By Steve Weatherbe
We all have heard of the United States’ civic or civil religion, which involves the invocation of God at public events, the use of the phrase “you are in our thoughts and prayers” in public expressions of sympathy for flood victims, the veneration of past leaders, and a vague belief that America is the Promised Land.
But what is Canada’s civil religion? It is, of course, the Compact Theory of Confederation, the higher good for which any crime can be committed. The Compact Theory is the belief, held especially strongly by the Liberal Party of Canada, that Canada came about from a compact between the Anglo Scottish Protestant majority in the Ontario portion of what was then the British colony of Canada, and the Franco-Catholic majority in the Quebec portion of Canada.

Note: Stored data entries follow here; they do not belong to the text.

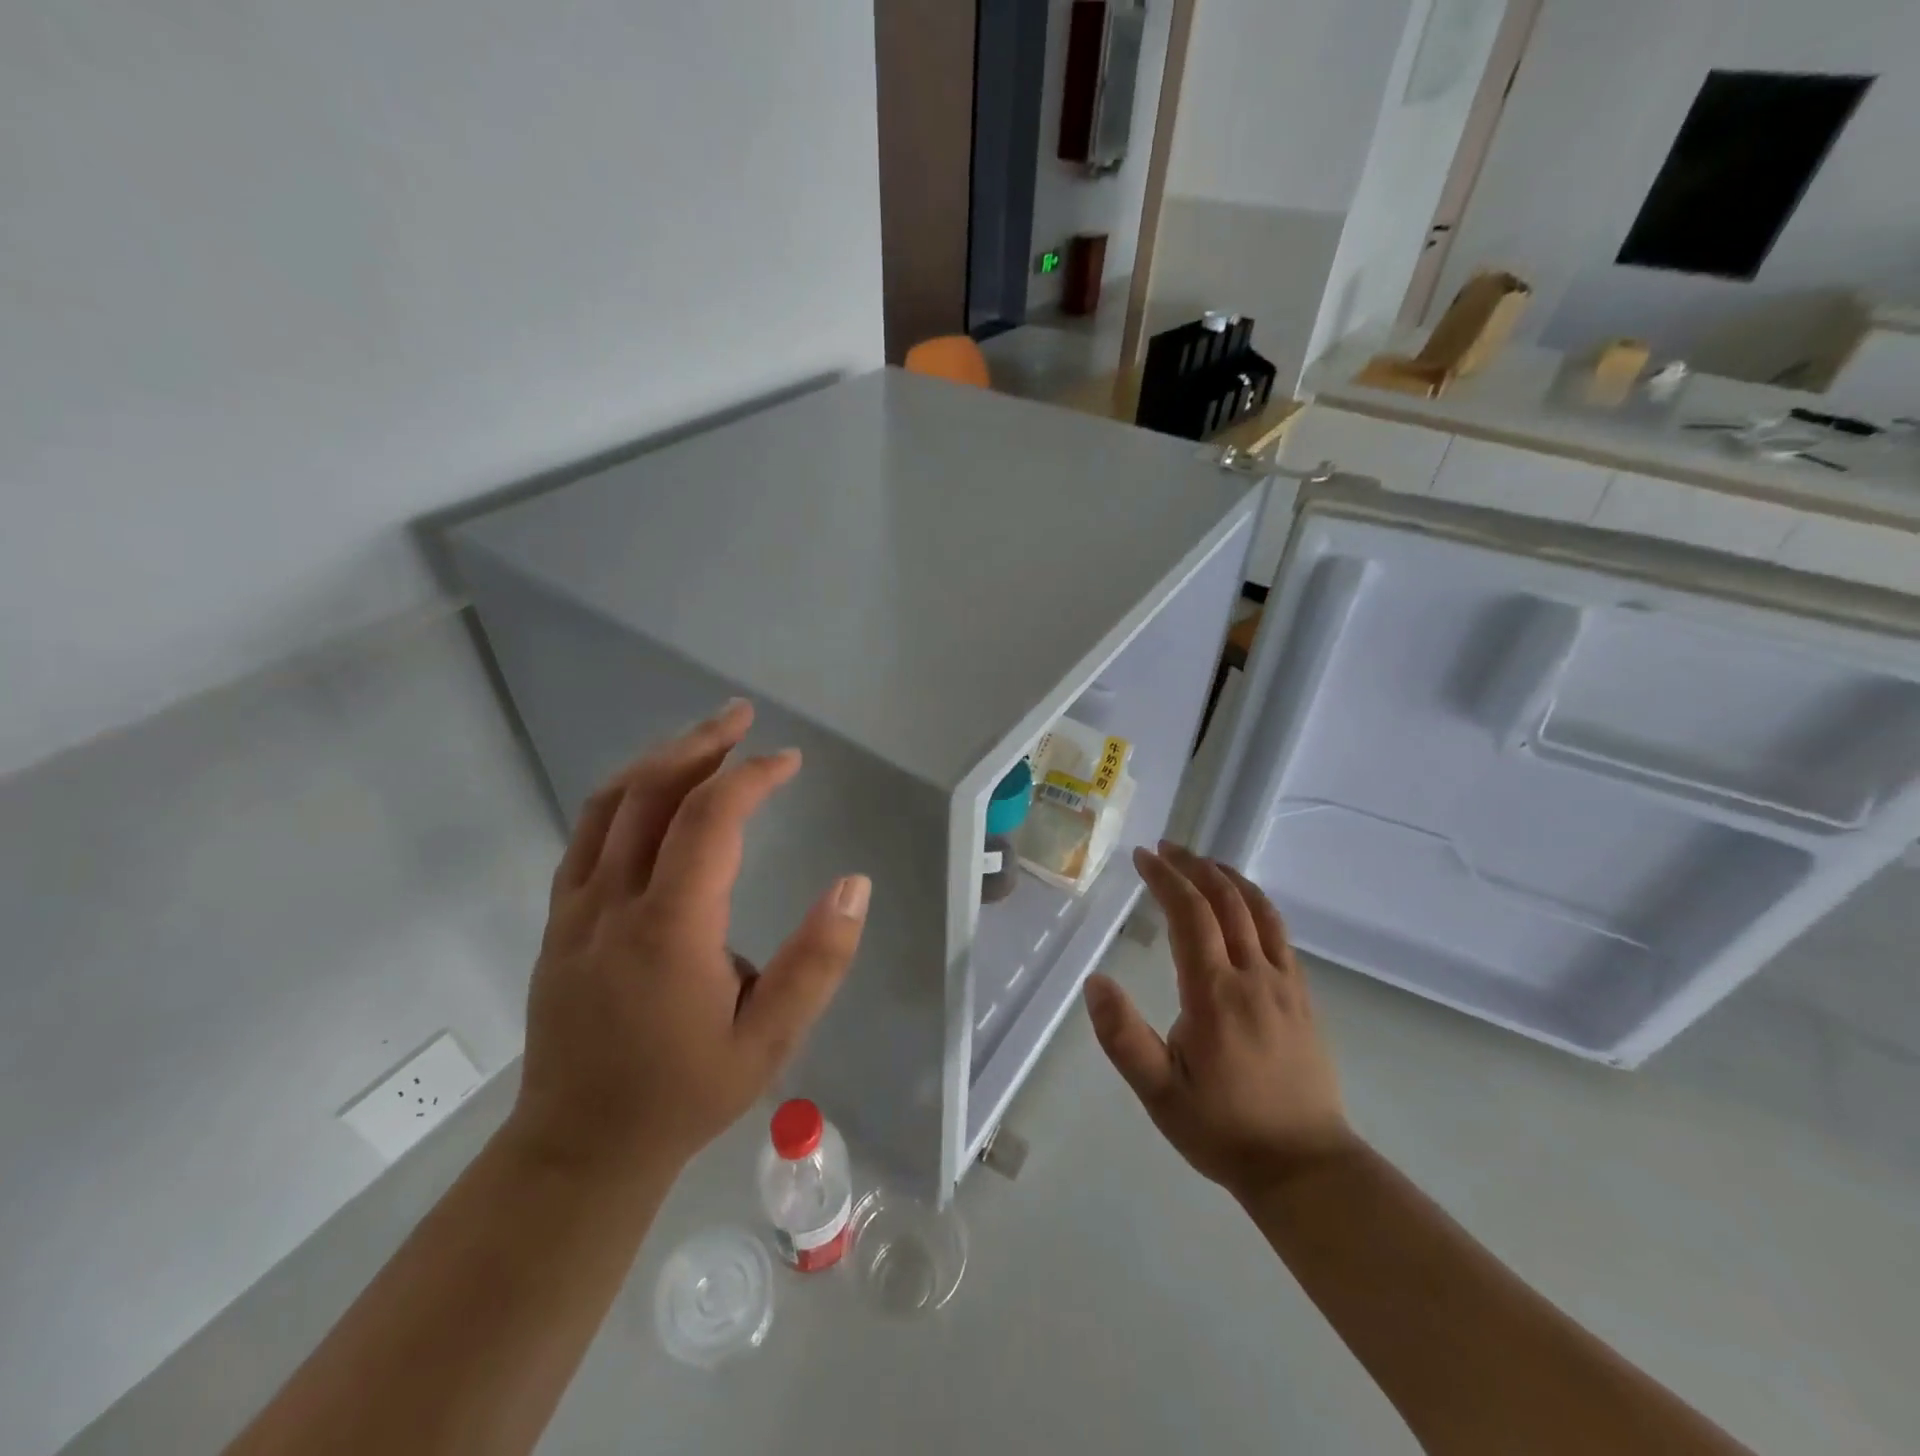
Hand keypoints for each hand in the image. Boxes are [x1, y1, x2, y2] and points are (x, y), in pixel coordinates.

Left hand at [509, 699, 869, 1178]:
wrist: (579, 1147)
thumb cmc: (685, 1094)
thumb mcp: (771, 1041)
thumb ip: (818, 961)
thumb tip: (854, 885)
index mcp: (669, 929)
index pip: (709, 820)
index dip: (751, 776)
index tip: (789, 761)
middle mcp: (613, 903)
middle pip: (650, 792)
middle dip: (701, 744)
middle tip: (741, 715)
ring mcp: (575, 908)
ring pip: (609, 805)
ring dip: (659, 760)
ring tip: (703, 739)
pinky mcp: (558, 920)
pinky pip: (587, 834)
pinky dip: (625, 794)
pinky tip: (654, 792)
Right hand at [1084, 842, 1354, 1198]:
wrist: (1305, 1168)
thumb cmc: (1223, 1129)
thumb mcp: (1159, 1093)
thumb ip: (1123, 1037)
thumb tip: (1095, 981)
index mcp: (1214, 994)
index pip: (1190, 914)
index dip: (1165, 878)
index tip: (1142, 857)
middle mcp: (1253, 976)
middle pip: (1226, 901)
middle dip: (1193, 866)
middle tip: (1165, 848)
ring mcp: (1285, 984)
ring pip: (1259, 910)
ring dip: (1227, 877)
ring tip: (1201, 861)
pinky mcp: (1302, 997)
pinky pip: (1279, 932)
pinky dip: (1256, 903)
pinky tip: (1243, 904)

To break free of the deadlock these “two Solitudes” found themselves in, also to resist American Manifest Destiny, the French and English Canadian politicians put down their swords and agreed to make Canada into a federation that would preserve each other’s ethnic/ religious character from interference by the other, forever. The Maritimes were drawn in to give the federation more economic clout, but the essential deal was to preserve the two cultures in two provinces.

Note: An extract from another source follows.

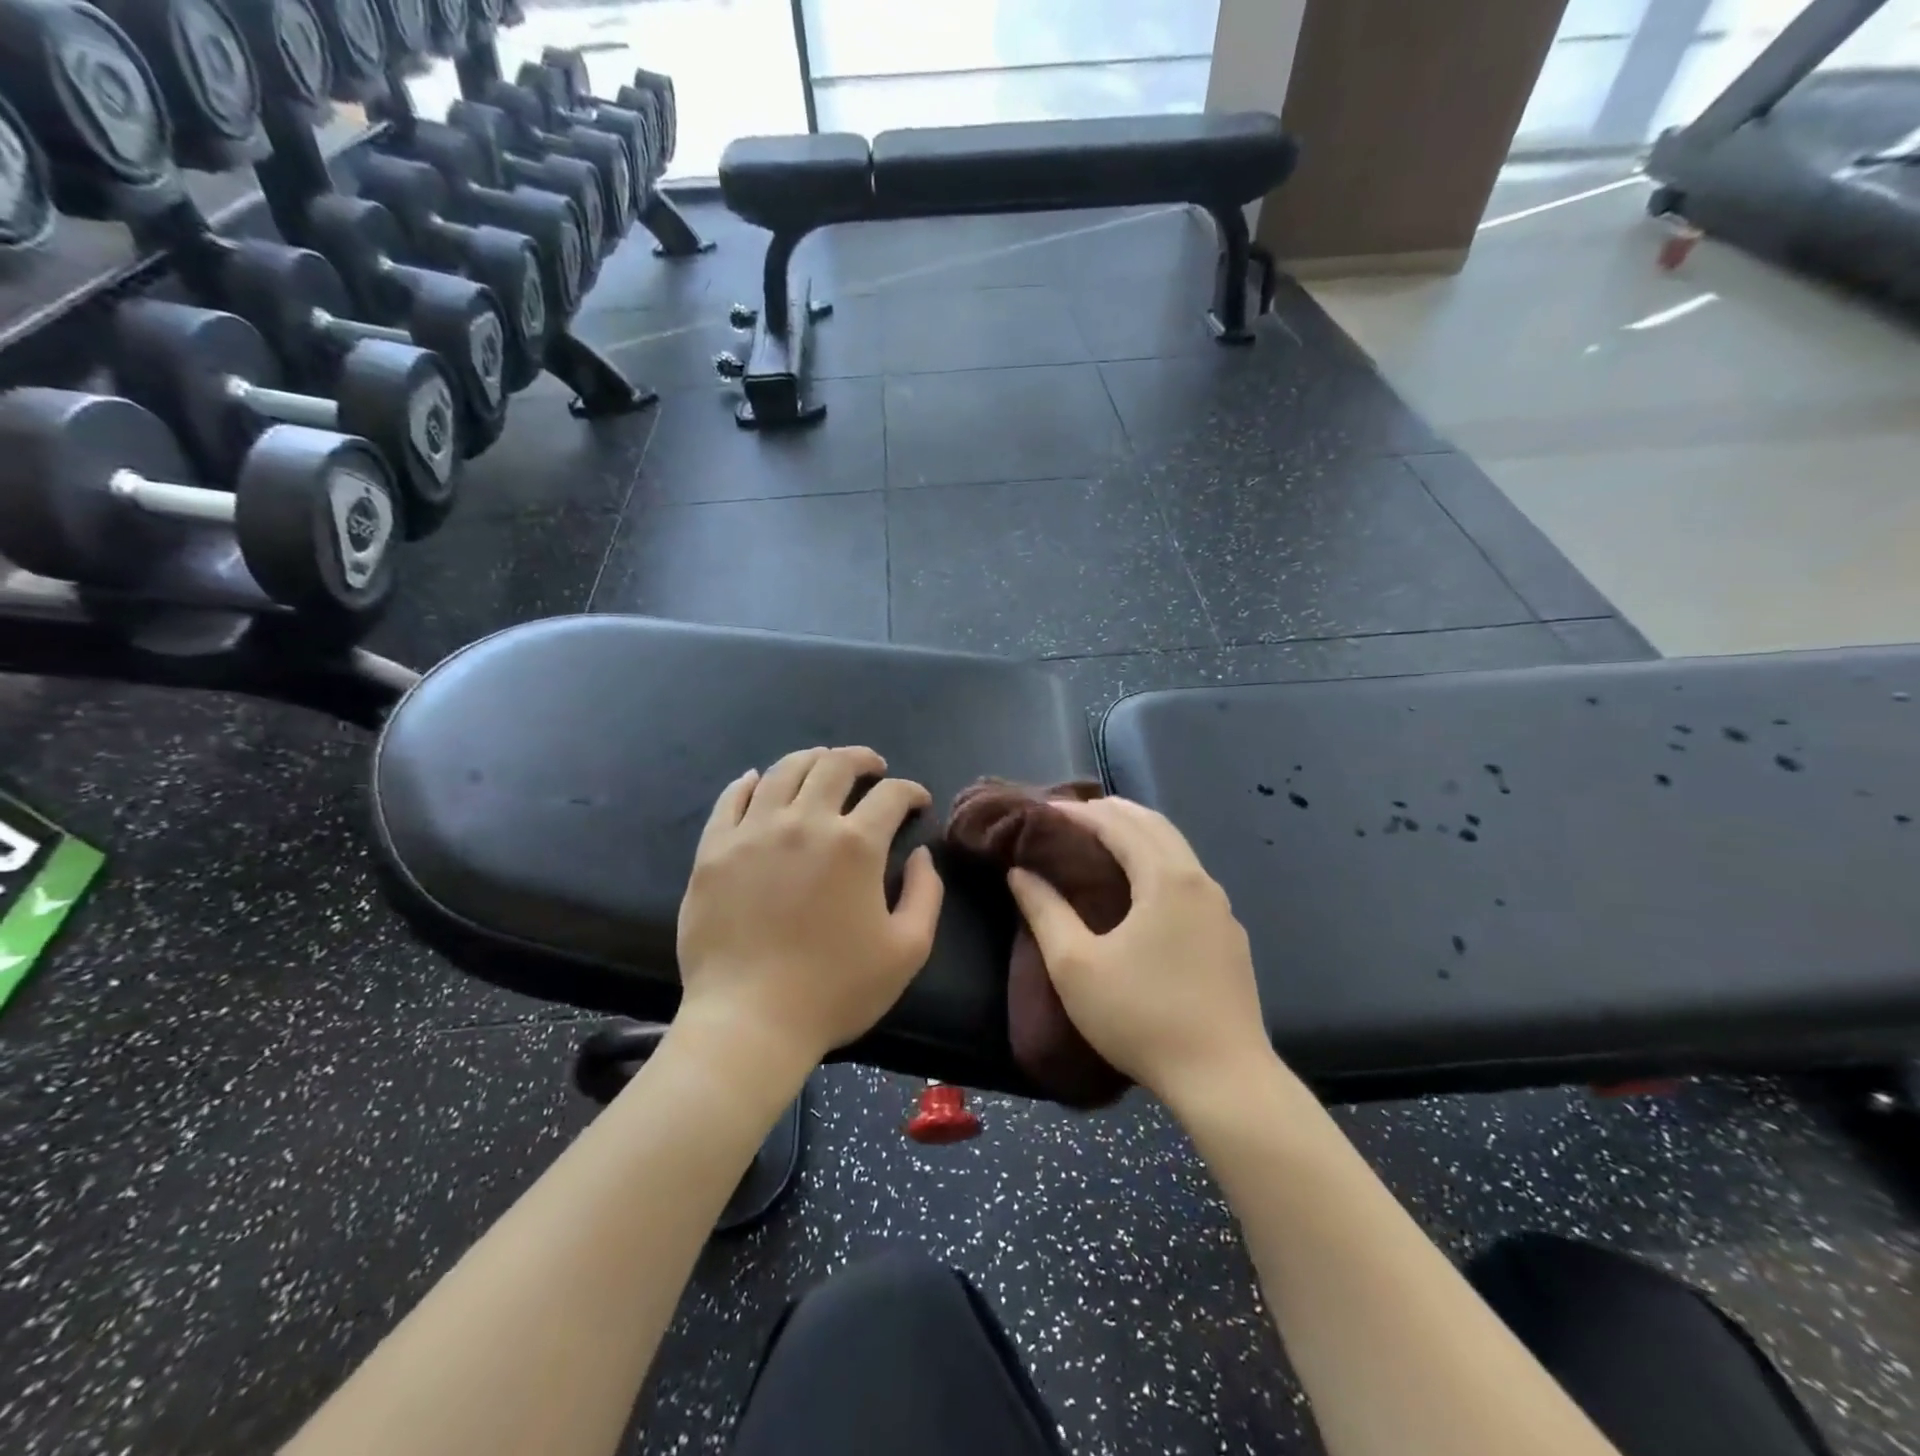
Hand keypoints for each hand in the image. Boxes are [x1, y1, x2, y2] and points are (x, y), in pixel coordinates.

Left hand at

Western Canada’s provinces are seen as the offspring of this fruitful union. Their role is to make the sacrifices necessary to preserve it, and of course, to supply raw materials (watch for my upcoming , jaw-dropping column on “the Laurentian Thesis”) The Compact is, simply, sacred, though rarely spoken of. It is the highest value for the politicians and bureaucrats—the elite—from Ontario and Quebec who run the government and the Liberal Party. It is why the Liberals alternate Francophone and Anglophone leaders. It is why the infamous CF-18 maintenance contract went to a Quebec firm and not a Manitoba one back in 1986, and probably why a big naval contract just now went to Quebec firm and not a Maritimes one.

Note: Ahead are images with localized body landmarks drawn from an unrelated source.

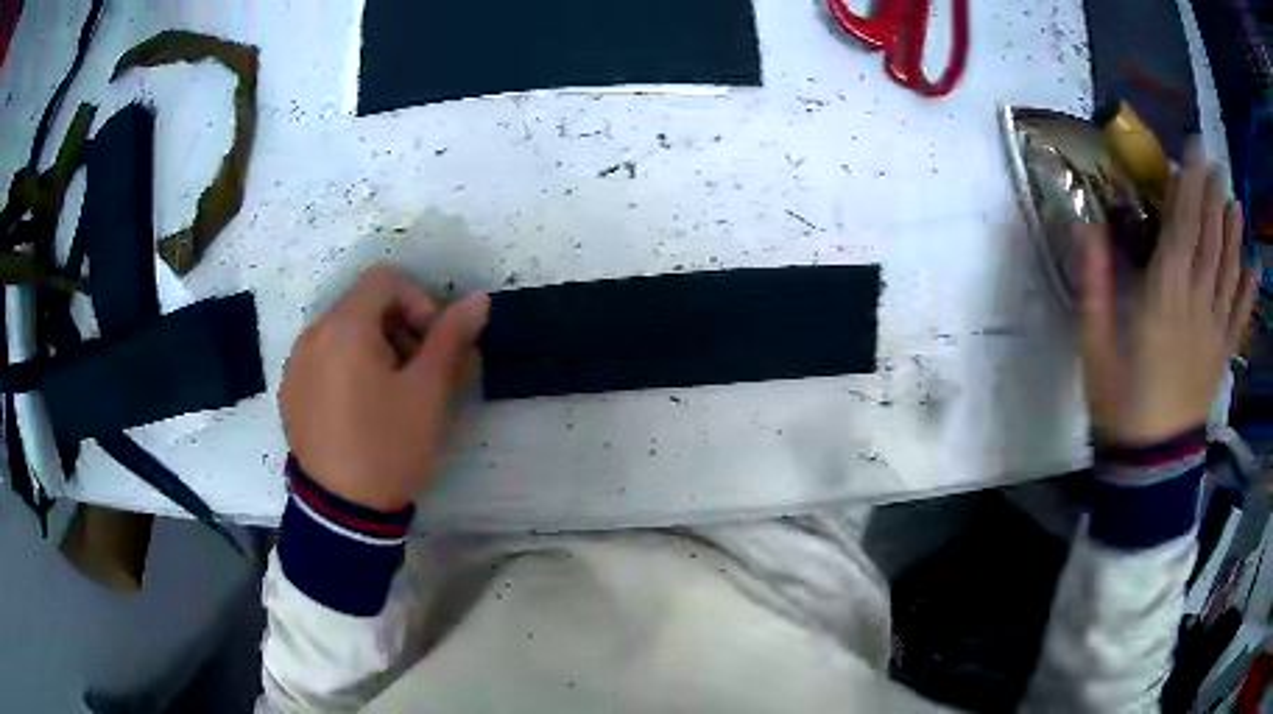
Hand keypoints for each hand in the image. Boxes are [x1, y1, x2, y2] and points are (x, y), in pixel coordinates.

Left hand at [280, 265, 489, 510]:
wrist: (340, 511)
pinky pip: (323, 360)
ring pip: (342, 333)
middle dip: (399, 328)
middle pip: (362, 306)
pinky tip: (360, 410)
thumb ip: (451, 338)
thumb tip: (477, 299)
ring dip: (374, 348)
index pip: (386, 280)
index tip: (432, 344)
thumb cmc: (388, 446)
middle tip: (419, 372)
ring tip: (391, 394)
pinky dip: (348, 368)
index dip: (418, 300)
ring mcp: (296, 364)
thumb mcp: (428, 392)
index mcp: (345, 327)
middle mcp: (313, 334)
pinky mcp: (290, 391)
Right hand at [1079, 153, 1257, 445]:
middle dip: (1213, 198)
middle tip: (1216, 164)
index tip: (1192, 151)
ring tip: (1236, 202)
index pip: (1182, 226)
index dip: (1189, 185)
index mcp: (1165, 297)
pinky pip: (1240, 315)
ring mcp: (1215, 329)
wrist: (1152, 463)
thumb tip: (1087, 227)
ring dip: (1234, 233)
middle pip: (1209, 241)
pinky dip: (1249, 289)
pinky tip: (1254, 266)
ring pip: (1228, 271)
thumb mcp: (1096, 347)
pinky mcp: (1222, 352)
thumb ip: (1094, 286)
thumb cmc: (1121, 403)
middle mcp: (1197, 303)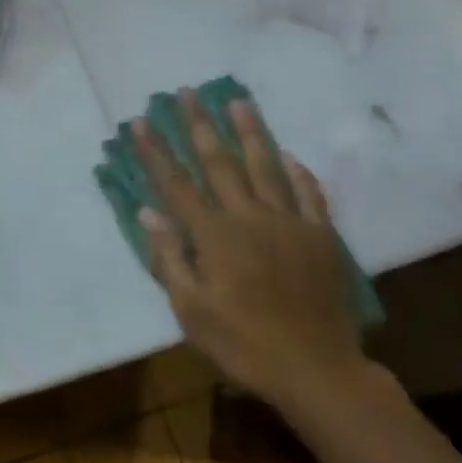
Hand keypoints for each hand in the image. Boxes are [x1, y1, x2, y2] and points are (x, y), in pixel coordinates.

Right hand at [133, 94, 371, 410]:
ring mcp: (289, 223)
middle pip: (220, 162)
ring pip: (265, 167)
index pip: (177, 184)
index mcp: (215, 236)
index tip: (141, 121)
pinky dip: (298, 173)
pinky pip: (309, 195)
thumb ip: (170, 259)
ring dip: (249, 132)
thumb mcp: (192, 312)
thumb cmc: (244, 344)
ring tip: (238, 102)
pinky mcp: (320, 236)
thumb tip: (148, 213)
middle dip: (199, 125)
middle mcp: (249, 217)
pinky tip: (290, 155)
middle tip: (187, 92)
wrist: (318, 370)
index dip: (156, 151)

So when Liberal politicos and hacks bombarded Justice Minister Jody Wilson-Raybould about SNC Lavalin jobs being at risk, she missed the surtext: these were not job-jobs, these were Quebec jobs. I’m sorry, Jody, what part of Quebec jobs don’t you get? That is, sacred jobs necessary to secure Confederation from the threat of Quebec unhappiness leading to separation.
Wilson-Raybould marches to a different drum, of course. She not only comes from the West coast, she is a Liberal party newcomer, and her civil religion is centred on the use of the law to further native rights.
I get the Compact. It is surely a good thing that two cultures that had been at war on and off for decades politically and before that militarily were, in 1867, able to agree on forming a voluntary political union. O Canada!
But do we have to sacrifice the integrity of the legal system to it? Given that those Quebec jobs secure not only the holy Compact, but ongoing Liberal control of Canada with all the perqs and quarks that this entails, shouldn’t we be just a little cautious about invoking the Compact.
Unfortunately, history teaches that pandering to Quebec is a politically profitable move. It is why the Liberal Party has governed Canada for most of our history. When the Tories have unwisely taken punitive action (hanging Louis Riel “though every dog in Quebec bark in his favour”), bringing in conscription in World War One essentially to dragoon Quebeckers into the war effort, they have swiftly been punished in the polls, and for a long time.
So while other candidates for Canada’s civil religion such as environmentalism and human rights grab headlines, the Confederation Compact runs quietly on, invisibly directing the hands of Canada’s leadership.